● **Supplied data**
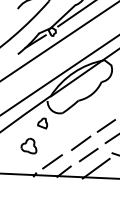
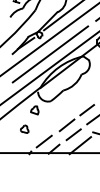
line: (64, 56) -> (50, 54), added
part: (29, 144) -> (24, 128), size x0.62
* * *
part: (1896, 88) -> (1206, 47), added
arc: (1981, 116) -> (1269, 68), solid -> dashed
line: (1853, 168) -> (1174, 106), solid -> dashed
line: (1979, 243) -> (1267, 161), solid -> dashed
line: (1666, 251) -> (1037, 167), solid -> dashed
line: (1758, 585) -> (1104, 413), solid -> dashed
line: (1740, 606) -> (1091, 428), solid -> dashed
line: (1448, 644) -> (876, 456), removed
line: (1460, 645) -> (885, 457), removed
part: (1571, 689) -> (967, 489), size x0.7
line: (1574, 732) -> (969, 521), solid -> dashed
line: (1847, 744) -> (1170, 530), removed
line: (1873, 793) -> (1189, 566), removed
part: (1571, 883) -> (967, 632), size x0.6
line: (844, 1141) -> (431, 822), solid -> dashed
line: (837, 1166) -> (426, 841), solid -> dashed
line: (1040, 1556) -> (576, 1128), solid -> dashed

● **What to produce**
Give an exact copy of the lines above from the line with "part: (1896, 88) -> (1206, 47), added" up to and including the line with "line: (1040, 1556)", and leave everything else out.

● **Answer box**
part: (1896, 88) -> (1206, 47), added
arc: (1981, 116) -> (1269, 68), solid -> dashed
line: (1853, 168) -> (1174, 106), solid -> dashed
line: (1979, 243) -> (1267, 161), solid -> dashed
line: (1666, 251) -> (1037, 167), solid -> dashed
line: (1758, 585) -> (1104, 413), solid -> dashed
line: (1740, 606) -> (1091, 428), solid -> dashed
line: (1448, 644) -> (876, 456), removed
line: (1460, 645) -> (885, 457), removed
part: (1571, 689) -> (967, 489), size x0.7
line: (1574, 732) -> (969, 521), solid -> dashed
line: (1847, 744) -> (1170, 530), removed
line: (1873, 793) -> (1189, 566), removed
part: (1571, 883) -> (967, 632), size x0.6
line: (844, 1141) -> (431, 822), solid -> dashed
line: (837, 1166) -> (426, 841), solid -> dashed
line: (1040, 1556) -> (576, 1128), solid -> dashed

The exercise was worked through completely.